Submitted by Jean Dough of the North Shore, who gets the tomatoes for this recipe from an “area CSA” and picks up a free copy of Edible Boston at Nancy’s Airfield Café in Stow, MA.
I absolutely love the completeness of the tomato. Nothing beats a straight-out-of-the-garden, sun-warmed slice with a dash of salt. I created this recipe to celebrate that experience with an umami boost. The textural component play creates micro changes in the bite and flavor.
Note: Try to use the best quality ingredients you can find. The balance of flavors is much easier to achieve.
3 medium in-season tomatoes (recommend a variety with a touch of sweetness)
¼ teaspoon sherry vinegar
¼ teaspoon fish sauce
½ teaspoon olive oil
1 cup quinoa
1 teaspoon small fish roe (tobiko, trout, etc.)

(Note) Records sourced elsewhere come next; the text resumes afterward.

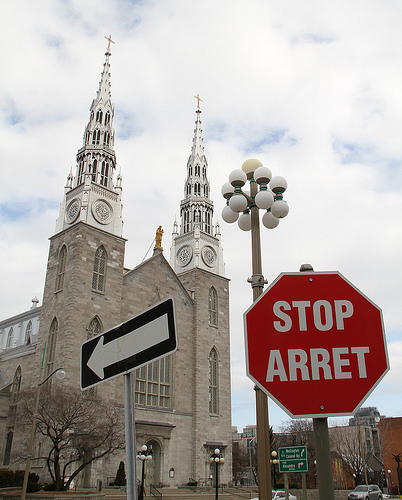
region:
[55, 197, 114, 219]
clock on a tower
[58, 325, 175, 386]
one way traffic sign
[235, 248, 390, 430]
stop sign on the pole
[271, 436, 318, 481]
green and white traffic sign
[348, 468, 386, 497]
car parked on the curb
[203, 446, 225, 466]
lights on the pole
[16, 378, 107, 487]
tree with not leaves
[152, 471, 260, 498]
steps in front of a church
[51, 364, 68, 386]
light on a pole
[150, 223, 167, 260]
statue on a building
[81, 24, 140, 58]
A cross in the photo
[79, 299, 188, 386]
A road sign in the photo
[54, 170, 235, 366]
Church in the photo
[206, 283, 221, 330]
A window in the photo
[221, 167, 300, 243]
Street lighting in the photo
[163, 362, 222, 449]
A building in the photo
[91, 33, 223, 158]
Two crosses on top of the building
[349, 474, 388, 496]
A car in the photo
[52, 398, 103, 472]
A tree in the photo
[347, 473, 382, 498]
Car parked in the background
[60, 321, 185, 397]
the arrow is white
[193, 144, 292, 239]
a pile of white lamps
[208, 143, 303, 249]
lights on the top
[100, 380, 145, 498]
a iron rod in road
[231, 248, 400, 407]
a red sign board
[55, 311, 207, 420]
a arrow towards left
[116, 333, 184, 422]
a part of front window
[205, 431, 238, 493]
a small iron stand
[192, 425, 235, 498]
a pole in the road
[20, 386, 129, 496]
a tree in th e road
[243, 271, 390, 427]
red board with white text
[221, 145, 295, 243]
a group of lights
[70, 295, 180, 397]
black sign with a white arrow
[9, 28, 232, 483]
tall light colored brick church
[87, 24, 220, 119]
two crosses at the top of the church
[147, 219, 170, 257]
religious statue on church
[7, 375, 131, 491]
tree with no leaves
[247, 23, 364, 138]
sky covered with large white clouds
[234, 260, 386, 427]
red and white stop sign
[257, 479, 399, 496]
two cars parked on the street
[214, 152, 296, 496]
street light with many round decorative lights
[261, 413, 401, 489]
red brick building in the background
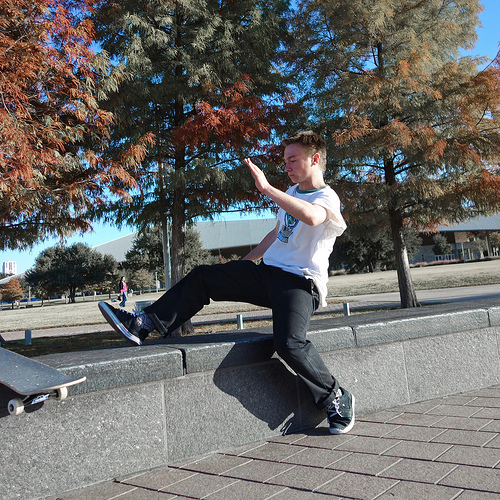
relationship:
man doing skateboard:
[94, 127, 372, 438] [0, 322, 91, 414]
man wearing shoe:
[94, 127, 372, 438] [325, 385, 358, 437]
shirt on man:
[257, 185, 347, 304] [76, 119, 363, 442]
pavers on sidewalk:
[240, 443, 467, 482] [183, 385, 484, 491]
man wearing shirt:
[94, 127, 372, 438] [257, 185, 347, 301]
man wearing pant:
[94, 127, 372, 438] [144, 257, 340, 414]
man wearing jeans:
[94, 127, 372, 438] [132, 259, 335, 408]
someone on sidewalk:
[114, 271, 133, 306] [127, 299, 158, 313]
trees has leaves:
[335, 2, 497, 307] [191, 20, 223, 51]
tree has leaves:
[87, 3, 327, 336] [393, 54, 424, 84]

Kosher salt or your favorite fine grain artisan salt
Optional: one sun dried tomato
Prepare the quinoa in boiling water according to the cooking instructions on the package. Add a couple pinches of salt to the water. (Optional: Add one sun dried tomato when the water comes to a boil for depth.) Set it aside and allow it to cool to room temperature. Fluff it every now and then to aid in evaporation and cooling.
I recommend mixing with your hands from here on as part of the textural experience.

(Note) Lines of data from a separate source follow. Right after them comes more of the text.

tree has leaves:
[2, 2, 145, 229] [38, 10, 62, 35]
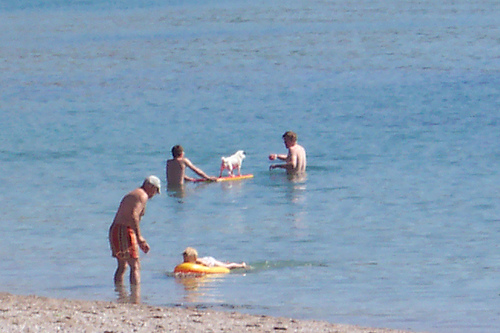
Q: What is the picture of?
A: People playing in water.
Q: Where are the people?
A: In a lake.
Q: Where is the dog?
A: On a floating board.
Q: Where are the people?
A: In the water.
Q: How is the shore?
A: Beach-like.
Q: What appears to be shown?
A: Water.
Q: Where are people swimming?
A: In the ocean.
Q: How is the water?
A: Blue and rippled.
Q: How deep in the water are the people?
A: Waist-deep.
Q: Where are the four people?
A: Swimming in water.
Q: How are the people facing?
A: With their backs turned.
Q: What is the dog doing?
A: Riding.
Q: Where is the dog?
A: On a wakeboard.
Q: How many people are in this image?
A: 4.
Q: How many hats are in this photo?
A: 1.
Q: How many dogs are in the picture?
A: 1.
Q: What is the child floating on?
A: An inner tube.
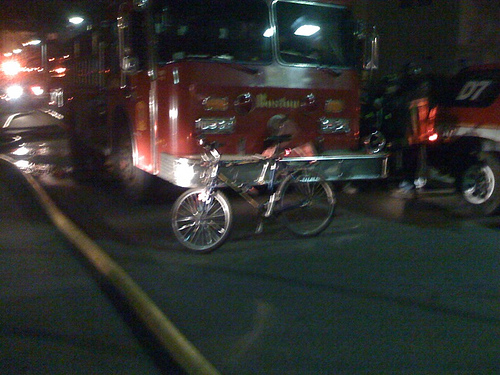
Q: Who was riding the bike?
A: A young boy.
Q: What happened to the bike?
A: It was hit.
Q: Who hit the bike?
A: The truck.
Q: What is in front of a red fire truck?
A: Lights.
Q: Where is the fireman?
A: By the fire truck.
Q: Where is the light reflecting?
A: By silver bike.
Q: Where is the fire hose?
A: On the ground.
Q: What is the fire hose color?
A: Yellow.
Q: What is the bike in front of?
A: Fire engine.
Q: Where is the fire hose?
A: On floor.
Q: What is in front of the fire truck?
A: Windshield.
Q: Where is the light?
A: Behind fire truck.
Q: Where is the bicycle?
A: In front of bus.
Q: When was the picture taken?
A: Night.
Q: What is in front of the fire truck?
A: Bicycle.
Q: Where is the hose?
A: Next to the curb.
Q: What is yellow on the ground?
A: The hose.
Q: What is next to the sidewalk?
A: A hose.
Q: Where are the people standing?
A: Next to the firetruck.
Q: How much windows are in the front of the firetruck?
A: Two.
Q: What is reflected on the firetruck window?
A: A light.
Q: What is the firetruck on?
A: A cement floor.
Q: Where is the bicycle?
A: In front of the firetruck.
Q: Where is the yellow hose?
A: Right of the firetruck.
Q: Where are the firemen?
A: Left of the firetruck.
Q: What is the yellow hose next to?
A: A sidewalk.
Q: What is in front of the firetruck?
A: A bicycle.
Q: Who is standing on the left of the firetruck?
A: The firemen.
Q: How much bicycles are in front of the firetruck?
A: One.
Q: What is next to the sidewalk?
A: A yellow hose.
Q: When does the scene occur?
A: Night time.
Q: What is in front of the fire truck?
A: A bicycle.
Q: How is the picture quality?
A: Very blurry.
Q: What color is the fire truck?
A: Red.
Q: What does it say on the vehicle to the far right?
A: D7.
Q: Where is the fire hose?
A: Lying in the street.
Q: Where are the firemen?
A: To the right of the truck.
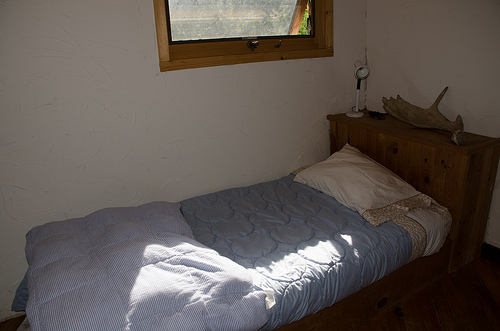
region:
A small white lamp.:
[344, 56, 369, 118]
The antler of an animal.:
[383, 85, 466, 145]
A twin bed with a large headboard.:
[13, 107, 498, 329]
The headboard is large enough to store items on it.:
[326, 106, 498, 267]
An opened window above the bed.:
[151, 0, 335, 72]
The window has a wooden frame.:
[152, 0, 334, 72]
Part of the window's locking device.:
[245, 38, 284, 52]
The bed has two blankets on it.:
[12, 142, 452, 329]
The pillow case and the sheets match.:
[291, 143, 451, 261]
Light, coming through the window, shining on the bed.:
[124, 233, 356, 330]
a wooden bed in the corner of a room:
[13, 108, 497, 330]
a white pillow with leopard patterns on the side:
[295, 141, 433, 223]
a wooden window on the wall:
[151, 2, 336, 71]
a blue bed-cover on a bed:
[180, 173, 415, 328]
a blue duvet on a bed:
[24, 199, 271, 329]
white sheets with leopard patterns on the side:
[397, 203, 450, 258]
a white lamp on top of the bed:
[348, 58, 370, 120]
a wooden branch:
[379, 84, 466, 144]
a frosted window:
[168, 0, 312, 40]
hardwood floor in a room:
[1, 247, 498, 329]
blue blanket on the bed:
[24, 175, 215, 320]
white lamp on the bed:
[349, 60, 369, 120]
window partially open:
[186, 13, 333, 56]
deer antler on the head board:
[373, 70, 475, 150]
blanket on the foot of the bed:
[15, 198, 230, 320]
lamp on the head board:
[341, 52, 371, 113]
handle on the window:
[242, 32, 263, 54]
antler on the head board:
[371, 70, 471, 158]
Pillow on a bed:
[297, 137, 433, 229]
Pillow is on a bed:
[294, 142, 435, 227]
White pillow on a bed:
[289, 139, 437, 227]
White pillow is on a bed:
[289, 135, 437, 230]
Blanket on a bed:
[14, 165, 426, 330]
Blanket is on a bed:
[10, 158, 435, 328]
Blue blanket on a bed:
[10, 158, 420, 329]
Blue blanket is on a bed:
[12, 163, 416, 329]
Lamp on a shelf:
[337, 51, 379, 122]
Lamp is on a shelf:
[341, 50, 375, 125]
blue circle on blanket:
[260, 188, 299, 205]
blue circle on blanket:
[286, 199, 317, 221]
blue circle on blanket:
[310, 210, 342, 233]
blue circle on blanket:
[332, 228, 374, 250]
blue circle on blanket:
[298, 235, 344, 263]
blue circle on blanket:
[270, 220, 315, 242]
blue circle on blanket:
[251, 208, 288, 229]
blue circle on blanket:
[228, 193, 270, 210]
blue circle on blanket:
[256, 250, 306, 285]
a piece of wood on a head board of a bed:
[376, 85, 471, 145]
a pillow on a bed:
[310, 143, 427, 235]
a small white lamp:
[346, 56, 367, 118]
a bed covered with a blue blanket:
[242, 167, 394, 328]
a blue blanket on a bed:
[15, 192, 266, 329]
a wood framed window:
[148, 5, 344, 70]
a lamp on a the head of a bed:
[337, 52, 374, 133]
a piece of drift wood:
[380, 81, 471, 142]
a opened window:
[227, 6, 327, 46]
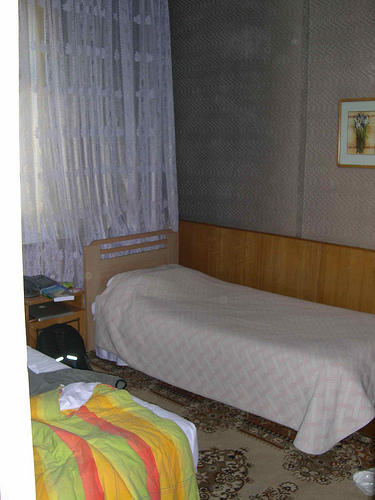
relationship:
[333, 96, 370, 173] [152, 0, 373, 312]
portrait hanging on wall\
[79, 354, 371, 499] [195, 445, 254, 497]
carpet has design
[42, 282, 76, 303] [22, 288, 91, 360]
book on top of table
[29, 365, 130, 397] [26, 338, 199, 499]
blanket on top of bed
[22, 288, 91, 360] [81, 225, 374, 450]
table beside bed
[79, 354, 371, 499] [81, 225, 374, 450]
carpet underneath bed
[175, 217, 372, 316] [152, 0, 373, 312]
paneling on bottom of wall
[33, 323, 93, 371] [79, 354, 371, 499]
bag on top of carpet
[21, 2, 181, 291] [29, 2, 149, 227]
curtain hanging on window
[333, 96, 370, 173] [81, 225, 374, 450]
portrait hanging over bed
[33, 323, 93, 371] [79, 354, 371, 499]
bag sitting on carpet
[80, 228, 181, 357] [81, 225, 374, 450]
headboard at top of bed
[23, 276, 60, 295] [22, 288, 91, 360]
phone on top of table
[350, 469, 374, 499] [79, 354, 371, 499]
object laying on top of carpet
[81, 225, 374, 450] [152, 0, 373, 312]
bed against wall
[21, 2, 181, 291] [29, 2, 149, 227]
curtain covers window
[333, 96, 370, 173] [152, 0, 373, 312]
portrait on side of wall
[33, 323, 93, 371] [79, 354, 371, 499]
bag lying on carpet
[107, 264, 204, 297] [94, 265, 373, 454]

Combine vinegar, fish sauce and oil in a small bowl for a vinaigrette. Use your finger to mix and emulsify. The amount is too small to use a whisk/fork. As an alternative, scale up and only leave 1 teaspoon of vinaigrette in the bowl.
On a large cutting board, medium dice the tomatoes, very lightly sprinkle with salt (do not overdo) and mix with your fingers. Tomatoes should not taste salty.

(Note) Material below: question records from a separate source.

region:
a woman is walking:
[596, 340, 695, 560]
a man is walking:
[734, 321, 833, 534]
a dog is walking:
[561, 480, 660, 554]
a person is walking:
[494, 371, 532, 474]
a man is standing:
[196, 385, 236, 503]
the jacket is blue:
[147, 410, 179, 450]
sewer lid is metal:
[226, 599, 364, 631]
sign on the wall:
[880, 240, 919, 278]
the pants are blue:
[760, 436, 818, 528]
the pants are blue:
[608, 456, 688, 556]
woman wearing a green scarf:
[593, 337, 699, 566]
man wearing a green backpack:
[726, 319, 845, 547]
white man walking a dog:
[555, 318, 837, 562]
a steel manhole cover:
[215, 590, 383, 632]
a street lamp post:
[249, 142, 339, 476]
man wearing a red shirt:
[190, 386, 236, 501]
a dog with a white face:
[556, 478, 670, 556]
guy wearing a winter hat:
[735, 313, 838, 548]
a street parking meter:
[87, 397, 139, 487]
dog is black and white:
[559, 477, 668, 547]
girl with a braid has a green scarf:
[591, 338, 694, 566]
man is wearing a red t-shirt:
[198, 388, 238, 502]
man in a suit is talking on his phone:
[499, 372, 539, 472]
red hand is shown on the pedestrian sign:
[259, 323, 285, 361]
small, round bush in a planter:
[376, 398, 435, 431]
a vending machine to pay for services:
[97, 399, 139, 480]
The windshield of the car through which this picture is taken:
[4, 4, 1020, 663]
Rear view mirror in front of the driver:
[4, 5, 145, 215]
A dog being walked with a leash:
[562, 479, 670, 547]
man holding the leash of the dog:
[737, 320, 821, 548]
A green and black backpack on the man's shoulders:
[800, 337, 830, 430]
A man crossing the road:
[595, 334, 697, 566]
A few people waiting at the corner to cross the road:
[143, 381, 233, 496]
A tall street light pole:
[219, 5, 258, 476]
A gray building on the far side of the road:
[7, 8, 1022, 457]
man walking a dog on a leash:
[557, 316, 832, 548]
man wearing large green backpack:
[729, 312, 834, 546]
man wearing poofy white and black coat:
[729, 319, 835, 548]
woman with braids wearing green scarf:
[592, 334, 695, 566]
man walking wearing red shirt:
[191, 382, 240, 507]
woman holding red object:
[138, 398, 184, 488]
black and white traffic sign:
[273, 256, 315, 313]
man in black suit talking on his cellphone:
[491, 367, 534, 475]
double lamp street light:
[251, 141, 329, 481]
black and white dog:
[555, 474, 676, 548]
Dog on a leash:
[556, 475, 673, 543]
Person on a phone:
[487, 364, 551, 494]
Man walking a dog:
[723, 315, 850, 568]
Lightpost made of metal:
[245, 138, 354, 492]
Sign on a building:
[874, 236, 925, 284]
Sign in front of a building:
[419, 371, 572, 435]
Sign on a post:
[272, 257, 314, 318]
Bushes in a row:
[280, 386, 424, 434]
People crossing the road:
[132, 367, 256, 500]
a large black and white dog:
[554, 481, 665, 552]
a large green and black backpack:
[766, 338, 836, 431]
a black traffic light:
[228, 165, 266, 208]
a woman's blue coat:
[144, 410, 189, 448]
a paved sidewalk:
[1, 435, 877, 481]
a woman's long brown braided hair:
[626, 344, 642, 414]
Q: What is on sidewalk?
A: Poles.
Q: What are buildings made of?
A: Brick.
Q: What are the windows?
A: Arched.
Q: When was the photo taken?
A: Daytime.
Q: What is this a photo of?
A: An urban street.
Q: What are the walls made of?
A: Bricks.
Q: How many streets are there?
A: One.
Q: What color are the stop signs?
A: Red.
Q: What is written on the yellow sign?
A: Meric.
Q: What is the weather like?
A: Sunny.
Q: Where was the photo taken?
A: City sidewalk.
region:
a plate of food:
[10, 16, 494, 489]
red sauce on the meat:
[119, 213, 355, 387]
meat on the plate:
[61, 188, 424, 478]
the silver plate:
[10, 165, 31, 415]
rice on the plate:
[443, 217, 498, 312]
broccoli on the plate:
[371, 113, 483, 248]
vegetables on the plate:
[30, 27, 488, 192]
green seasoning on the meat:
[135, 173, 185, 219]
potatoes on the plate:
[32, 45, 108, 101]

Add 1/3 cup of the cooled quinoa to the small bowl of vinaigrette. Fluff with fingers or fork to combine. The quinoa should be barely coated with the vinaigrette. It should have a briny acidic pop, but not overpowering. Add more quinoa or even vinaigrette to reach this balance.
Sprinkle ¼ cup of dressed quinoa over the tomatoes and mix with your fingers. As required, add more quinoa until you reach approximately 50% surface coverage of the tomato pieces. Remember, tomatoes are the focus here. Sprinkle roe over the tomatoes and transfer to a bowl for service. Limit the transfer of juices so the salad isn’t wet.